Michael Saylor, co-founder of Strategy and prominent Bitcoin advocate, stressed the need for a "disciplined expansion" of Bitcoin integration within banks, corporations, securities, credit, and capital markets. This call comes as the market grapples with notable spot Bitcoin exchange-traded fund (ETF) outflows and a broader sell-off that challenges institutional demand for the cryptocurrency.
In a recently published essay, Saylor argued that Bitcoin's core blockchain layer should be safeguarded as “sacred infrastructure,” with innovation mainly occurring in higher layers such as applications, custody systems, credit instruments, and financial services. He framed Bitcoin's evolution as a junction between two institutional pathways: one driven by passive spot ETF participation, which facilitates widespread access but is vulnerable to redemptions, and the other based on deeper corporate and credit-market integration, favored by Strategy’s approach.
Saylor advocates embedding Bitcoin more firmly within the financial system’s core operations rather than relying solely on spot ETF inflows or individual buyers.
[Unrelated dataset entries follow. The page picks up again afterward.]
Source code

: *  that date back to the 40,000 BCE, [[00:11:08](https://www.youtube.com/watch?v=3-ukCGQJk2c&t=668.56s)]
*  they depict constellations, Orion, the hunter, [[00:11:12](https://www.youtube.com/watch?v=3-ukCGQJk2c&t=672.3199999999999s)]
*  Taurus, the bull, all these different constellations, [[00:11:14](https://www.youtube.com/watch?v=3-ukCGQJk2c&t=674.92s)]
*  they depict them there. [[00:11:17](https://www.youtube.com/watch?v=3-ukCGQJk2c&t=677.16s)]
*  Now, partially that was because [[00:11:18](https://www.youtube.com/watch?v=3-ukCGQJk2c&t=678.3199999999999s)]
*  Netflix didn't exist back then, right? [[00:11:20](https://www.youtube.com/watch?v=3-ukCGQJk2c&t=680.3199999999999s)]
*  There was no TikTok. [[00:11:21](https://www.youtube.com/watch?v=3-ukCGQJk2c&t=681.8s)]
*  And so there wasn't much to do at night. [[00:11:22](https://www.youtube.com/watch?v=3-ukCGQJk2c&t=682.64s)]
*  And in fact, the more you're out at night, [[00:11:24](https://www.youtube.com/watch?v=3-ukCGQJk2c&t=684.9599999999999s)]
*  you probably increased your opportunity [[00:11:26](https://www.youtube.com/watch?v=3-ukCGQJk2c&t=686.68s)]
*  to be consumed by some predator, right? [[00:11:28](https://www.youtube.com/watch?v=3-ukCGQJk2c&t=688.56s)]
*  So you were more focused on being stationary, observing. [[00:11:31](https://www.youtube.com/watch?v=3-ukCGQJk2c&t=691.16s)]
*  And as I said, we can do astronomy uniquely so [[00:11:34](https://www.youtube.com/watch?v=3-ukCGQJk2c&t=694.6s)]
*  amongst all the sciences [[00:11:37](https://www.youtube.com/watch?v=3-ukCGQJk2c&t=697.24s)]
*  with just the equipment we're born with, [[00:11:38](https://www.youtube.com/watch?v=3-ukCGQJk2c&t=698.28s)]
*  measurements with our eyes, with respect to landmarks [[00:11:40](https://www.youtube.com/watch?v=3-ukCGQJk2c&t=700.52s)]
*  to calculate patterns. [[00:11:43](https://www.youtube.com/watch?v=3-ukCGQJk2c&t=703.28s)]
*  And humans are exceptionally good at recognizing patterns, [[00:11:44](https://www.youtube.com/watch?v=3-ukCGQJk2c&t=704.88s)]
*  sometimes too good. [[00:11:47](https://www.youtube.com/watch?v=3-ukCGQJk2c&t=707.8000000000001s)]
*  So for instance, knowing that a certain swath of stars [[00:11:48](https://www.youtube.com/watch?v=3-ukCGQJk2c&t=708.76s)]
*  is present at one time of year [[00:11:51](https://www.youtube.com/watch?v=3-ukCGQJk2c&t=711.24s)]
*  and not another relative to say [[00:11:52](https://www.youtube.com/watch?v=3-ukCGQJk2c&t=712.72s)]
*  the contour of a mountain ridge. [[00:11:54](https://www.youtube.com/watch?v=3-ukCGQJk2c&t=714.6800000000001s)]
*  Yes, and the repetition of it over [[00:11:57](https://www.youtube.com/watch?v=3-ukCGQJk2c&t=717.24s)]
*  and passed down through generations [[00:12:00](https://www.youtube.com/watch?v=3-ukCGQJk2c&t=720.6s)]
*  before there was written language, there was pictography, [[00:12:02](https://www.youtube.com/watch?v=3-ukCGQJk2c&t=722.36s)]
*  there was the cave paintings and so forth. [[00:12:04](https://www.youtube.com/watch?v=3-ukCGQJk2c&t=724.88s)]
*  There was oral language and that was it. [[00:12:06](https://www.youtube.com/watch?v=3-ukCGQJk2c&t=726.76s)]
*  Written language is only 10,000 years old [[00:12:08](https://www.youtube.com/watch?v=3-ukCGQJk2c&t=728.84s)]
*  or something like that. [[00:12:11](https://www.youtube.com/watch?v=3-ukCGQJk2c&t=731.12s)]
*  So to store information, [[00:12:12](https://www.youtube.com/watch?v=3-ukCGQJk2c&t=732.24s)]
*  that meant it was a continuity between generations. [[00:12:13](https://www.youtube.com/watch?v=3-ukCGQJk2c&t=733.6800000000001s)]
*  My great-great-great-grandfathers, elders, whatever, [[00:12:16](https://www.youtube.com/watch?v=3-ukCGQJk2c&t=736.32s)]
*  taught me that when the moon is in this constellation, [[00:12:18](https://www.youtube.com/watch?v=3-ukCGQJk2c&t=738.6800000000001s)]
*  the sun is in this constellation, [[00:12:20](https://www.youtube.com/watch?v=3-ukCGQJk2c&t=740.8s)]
He highlighted that Bitcoin’s next phase must balance broader adoption, technological innovation, and self-custody while maintaining the integrity of the network’s foundational properties. This perspective arrives amid a sharp Bitcoin market downturn putting pressure on both primary institutional channels.
Spot Bitcoin ETFs recorded multiple consecutive weeks of net outflows reaching around $1 billion weekly, signaling a significant reversal from prior inflows. Concurrently, Strategy sold 32 Bitcoins recently to fund dividends on preferred stock, marking its first sale since 2022 and challenging the longstanding “never sell” stance associated with Saylor’s Bitcoin strategy.
The current market turmoil has revived debate over whether Bitcoin's price correction represents a temporary reset following excessive leverage or a sign of weakening institutional demand after months of ETF-led accumulation. Some analysts, like Lacie Zhang from Bitget Wallet, suggest Bitcoin might be closer to stabilizing than equity markets. Zhang points to overdue market adjustments including sharp liquidations, negative funding rates, and reduced open interest, while noting the potential for Bitcoin prices to retest levels between $55,000 and $57,000 if outflows continue.
Conversely, Nicolai Sondergaard of Nansen offers a guarded outlook, indicating that recent Bitcoin rallies may have encouraged market participants to reduce, not increase, their holdings. According to Sondergaard, the previously strong ETF-driven demand has been unwinding since May, emphasizing that durable price recovery requires visible renewed interest from institutional players beyond short-term market relief.